Hospitalizations expenditures are often more important and contributed to the majority of costs to health systems, as presented in this analysis (approx 68% of total costs). The total expenditures related to all hospital admissions in Brazilian adult population (year 2010) amounted US$ 4.5 billion [18
]. The estimate of obesity-related diseases expenditures accounted for 32.9% of these costs, and approximately 11% of these costs can be attributable to overweight and obesity. Likewise, Schieri et al. also studied the impact of obesity on hospitalizations in Brazil, limiting the analysis to fewer diseases but including workdays lost due to hospitalization. In their study overweight/obesity related costs accounted for at least 3-5% of total hospitalization costs in 2001 [14
The estimated costs with obesity-related diseases are equivalent to 0.09% of the Brazilian gross domestic product in 2010 [19
]. Similarly a recent review for Europe which encompassed both direct and indirect costs estimated obesity-related costs to range from 0.09% to 0.61% of total annual gross domestic income in Western European countries [20
]. In United Kingdom (UK), a review of costs studies of overweight and obesity demonstrated that both conditions were responsible for 7.3% of morbidity and mortality in the UK, contributing over £3 billion to the direct health cost burden to the public health system (4.6% of total expenditure in 2002) [21
]. In Korea total costs represented about 0.22% of the gross domestic product and 3.7% of the national health care expenditures in 2005 [22
]. During the past 20
years, there has been a dramatic increase in obesity in the United States totalled and in 2010, no state had a prevalence of obesity less than 20% and 12 of them had a prevalence of 30% or more [23
]. The medical care costs of obesity in the United States totalled about US$147 billion in 2008 [24
]. A recent review provides an overview research on the economic impact of the obesity epidemic with a broader view of the issue. Besides the high direct medical costs (obese spent 36-100% more than normal-weight controls), absenteeism and presenteeism were 1,5 times higher, and an increase in disability payments and disability insurance premiums were shown [25
There is widespread agreement across this literature that the medical costs associated with obesity are substantial; however, there are important differences between the studies. Possible factors affecting these differences in estimates of costs are: methodology, categories of costs included (direct medical costs for diagnosis and treatment, indirect costs, non medical costs), definitions of weight categories, age groups, and data sources. These discrepancies make it difficult to compare results in different settings.

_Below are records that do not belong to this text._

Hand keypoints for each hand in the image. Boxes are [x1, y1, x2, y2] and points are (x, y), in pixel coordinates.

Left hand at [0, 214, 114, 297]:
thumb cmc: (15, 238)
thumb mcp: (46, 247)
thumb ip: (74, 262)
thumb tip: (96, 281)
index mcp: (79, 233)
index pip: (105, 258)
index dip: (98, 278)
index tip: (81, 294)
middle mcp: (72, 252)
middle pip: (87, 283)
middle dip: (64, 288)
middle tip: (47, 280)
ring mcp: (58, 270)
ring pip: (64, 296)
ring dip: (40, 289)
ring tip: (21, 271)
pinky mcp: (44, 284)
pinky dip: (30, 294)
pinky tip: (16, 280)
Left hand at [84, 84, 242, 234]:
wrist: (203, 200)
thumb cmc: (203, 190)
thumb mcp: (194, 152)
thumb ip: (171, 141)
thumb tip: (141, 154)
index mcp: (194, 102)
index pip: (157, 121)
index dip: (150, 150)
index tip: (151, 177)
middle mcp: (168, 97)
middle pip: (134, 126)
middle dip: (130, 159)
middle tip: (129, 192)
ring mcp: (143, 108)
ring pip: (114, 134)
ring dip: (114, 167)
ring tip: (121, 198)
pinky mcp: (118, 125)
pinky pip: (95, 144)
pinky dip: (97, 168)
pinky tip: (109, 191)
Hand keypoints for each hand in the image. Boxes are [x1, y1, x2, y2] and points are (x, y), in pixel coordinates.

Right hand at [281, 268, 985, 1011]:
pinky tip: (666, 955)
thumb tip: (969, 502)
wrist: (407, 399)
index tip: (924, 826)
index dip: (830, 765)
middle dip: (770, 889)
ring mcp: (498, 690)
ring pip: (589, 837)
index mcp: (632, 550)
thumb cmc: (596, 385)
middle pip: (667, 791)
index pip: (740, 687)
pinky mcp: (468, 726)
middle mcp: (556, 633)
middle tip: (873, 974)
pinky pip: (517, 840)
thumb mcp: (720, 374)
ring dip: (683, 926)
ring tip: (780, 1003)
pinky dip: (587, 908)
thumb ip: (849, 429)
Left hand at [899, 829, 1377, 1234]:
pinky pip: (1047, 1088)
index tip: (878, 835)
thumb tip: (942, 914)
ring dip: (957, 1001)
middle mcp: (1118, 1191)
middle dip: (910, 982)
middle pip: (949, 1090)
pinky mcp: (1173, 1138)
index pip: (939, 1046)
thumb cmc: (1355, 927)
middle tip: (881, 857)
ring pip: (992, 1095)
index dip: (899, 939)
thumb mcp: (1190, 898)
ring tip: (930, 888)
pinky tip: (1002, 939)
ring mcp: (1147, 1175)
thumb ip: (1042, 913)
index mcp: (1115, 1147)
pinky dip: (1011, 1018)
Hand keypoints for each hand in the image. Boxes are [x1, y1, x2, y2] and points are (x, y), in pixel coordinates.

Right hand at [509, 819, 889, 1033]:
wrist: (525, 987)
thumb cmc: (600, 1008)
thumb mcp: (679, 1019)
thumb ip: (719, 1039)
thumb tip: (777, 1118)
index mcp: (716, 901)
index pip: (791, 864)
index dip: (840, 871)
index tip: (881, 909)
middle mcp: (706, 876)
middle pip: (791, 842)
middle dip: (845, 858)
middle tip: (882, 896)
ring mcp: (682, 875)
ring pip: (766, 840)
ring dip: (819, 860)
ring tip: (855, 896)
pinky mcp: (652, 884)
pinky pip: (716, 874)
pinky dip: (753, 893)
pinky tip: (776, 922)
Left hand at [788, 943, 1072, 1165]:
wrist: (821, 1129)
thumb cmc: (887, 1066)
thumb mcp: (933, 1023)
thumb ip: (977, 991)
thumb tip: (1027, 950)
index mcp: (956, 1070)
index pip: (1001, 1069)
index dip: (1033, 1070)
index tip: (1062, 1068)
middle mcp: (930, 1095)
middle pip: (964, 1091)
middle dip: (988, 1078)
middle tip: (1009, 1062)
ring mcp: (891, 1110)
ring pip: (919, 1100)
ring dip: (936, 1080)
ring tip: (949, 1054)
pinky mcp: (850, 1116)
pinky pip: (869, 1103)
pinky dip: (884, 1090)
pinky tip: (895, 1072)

Some limitations on methods used in this study are worthy of further consideration. Firstly we restricted our analysis to meta-analysis of prospective studies and case–control studies carried out in countries other than Brazil, since no data are available on relative risks based on Brazilian cohorts. So, attributable risks may not reflect the real burden of the diseases in the country. Thus, our assumption is that the relative risks found in international studies could be applied to the Brazilian population. Secondly, in order to interpret PAR as the proportion of cases that could be prevented if the exposure were eliminated, we have to consider that confounding factors were controlled when relative risks were estimated. Thirdly, the overweight and obesity prevalence rates obtained from a Brazilian survey were based on self-reported weight and height, information that can be easily biased. Lastly, DATASUS is an administrative database designed with the purpose of operating the payment for hospitalizations, not for epidemiological purposes. Many limitations of this data can be raised as the quality of input data, coverage (60 to 70%), fraud, duplication of data, among others.